Task:
Could you rewrite the part of the data that opens with the line containing "name author: (Esper) Falkenb." and closes with the line containing "genus: Zornia", putting "site" in place of "locality" and leaving everything else as it is?

(Dataset entries)
============

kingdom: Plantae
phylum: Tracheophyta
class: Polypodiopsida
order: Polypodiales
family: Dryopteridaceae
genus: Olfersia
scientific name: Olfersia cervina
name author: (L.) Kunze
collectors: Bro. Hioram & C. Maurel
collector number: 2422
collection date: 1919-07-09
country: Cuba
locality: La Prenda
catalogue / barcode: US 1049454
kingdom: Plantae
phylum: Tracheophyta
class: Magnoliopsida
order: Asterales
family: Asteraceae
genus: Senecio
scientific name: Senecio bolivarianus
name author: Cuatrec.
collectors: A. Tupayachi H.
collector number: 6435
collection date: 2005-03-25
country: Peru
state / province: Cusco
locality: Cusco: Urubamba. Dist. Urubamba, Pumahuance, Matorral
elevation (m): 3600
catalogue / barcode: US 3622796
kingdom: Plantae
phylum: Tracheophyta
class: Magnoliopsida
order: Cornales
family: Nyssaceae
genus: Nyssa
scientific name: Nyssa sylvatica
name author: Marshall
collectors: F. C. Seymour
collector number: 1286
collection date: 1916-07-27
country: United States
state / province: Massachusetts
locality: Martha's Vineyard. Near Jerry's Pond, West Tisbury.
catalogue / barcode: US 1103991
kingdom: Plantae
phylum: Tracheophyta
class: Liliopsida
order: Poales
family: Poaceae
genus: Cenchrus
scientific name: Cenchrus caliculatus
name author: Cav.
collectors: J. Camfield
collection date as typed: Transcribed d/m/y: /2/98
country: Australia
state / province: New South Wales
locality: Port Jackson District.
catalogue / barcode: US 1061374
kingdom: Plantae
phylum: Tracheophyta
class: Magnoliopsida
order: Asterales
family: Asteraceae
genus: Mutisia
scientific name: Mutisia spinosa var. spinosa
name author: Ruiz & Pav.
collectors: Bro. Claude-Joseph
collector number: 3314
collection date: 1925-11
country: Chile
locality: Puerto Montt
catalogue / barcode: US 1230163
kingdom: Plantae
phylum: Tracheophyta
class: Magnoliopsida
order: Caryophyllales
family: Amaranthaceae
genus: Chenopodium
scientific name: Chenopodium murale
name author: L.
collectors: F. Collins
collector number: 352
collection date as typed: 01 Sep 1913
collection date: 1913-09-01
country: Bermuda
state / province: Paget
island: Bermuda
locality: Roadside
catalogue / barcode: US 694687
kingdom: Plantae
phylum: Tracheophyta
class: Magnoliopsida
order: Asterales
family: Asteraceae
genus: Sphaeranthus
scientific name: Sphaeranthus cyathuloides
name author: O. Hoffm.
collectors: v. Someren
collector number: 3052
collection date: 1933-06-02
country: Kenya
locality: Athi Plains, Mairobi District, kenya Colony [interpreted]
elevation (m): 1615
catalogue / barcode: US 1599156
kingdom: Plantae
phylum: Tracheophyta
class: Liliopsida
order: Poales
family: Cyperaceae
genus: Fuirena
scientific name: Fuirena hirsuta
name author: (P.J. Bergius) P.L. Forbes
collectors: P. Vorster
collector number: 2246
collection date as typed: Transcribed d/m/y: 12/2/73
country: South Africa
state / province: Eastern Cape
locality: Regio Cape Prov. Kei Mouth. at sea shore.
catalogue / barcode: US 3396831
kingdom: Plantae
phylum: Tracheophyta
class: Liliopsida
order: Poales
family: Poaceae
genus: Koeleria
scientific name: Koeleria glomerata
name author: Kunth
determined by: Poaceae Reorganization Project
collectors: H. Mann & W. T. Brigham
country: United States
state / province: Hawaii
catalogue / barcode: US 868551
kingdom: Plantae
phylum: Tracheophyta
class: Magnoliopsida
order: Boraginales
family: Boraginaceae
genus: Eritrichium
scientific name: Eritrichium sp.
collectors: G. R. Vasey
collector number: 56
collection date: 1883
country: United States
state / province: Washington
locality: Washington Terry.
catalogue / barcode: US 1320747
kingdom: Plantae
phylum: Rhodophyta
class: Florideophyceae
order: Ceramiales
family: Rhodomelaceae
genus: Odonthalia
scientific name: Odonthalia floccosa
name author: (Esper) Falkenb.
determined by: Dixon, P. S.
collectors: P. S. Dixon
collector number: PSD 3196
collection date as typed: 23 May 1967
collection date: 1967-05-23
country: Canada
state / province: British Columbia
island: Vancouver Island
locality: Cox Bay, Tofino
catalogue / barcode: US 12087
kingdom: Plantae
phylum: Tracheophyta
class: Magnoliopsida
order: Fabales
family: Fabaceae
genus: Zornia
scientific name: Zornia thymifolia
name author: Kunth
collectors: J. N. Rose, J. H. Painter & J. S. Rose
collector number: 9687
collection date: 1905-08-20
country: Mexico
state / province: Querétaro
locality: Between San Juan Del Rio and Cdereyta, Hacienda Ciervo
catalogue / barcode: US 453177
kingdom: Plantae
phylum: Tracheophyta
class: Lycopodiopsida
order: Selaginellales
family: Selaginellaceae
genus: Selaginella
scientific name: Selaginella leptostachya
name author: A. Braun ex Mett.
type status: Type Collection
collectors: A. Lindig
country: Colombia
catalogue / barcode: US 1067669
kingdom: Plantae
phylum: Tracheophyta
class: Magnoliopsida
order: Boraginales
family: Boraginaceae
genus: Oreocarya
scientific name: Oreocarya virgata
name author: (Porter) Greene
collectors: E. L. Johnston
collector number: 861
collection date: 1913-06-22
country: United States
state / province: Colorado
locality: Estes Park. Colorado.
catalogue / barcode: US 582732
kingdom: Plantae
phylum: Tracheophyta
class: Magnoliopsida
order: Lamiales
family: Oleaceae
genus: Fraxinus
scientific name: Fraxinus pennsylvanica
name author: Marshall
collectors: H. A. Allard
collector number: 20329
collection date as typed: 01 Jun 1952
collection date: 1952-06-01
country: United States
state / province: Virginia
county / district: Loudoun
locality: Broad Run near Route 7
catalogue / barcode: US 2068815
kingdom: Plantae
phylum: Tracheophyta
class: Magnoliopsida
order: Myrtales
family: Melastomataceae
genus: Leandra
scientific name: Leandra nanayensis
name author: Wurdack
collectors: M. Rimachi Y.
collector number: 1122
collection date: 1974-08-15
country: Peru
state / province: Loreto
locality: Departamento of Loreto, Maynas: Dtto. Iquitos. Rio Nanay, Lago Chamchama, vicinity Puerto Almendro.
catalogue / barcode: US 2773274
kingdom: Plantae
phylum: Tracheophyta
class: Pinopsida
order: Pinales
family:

============

Result of this task:
name author: (Esper) Falkenb.
determined by: Dixon, P. S.
collectors: P. S. Dixon
collector number: PSD 3196
collection date as typed: 23 May 1967
collection date: 1967-05-23
country: Canada
state / province: British Columbia
island: Vancouver Island
site: Cox Bay, Tofino
catalogue / barcode: US 12087
kingdom: Plantae
phylum: Tracheophyta
class: Magnoliopsida
order: Fabales
family: Fabaceae
genus: Zornia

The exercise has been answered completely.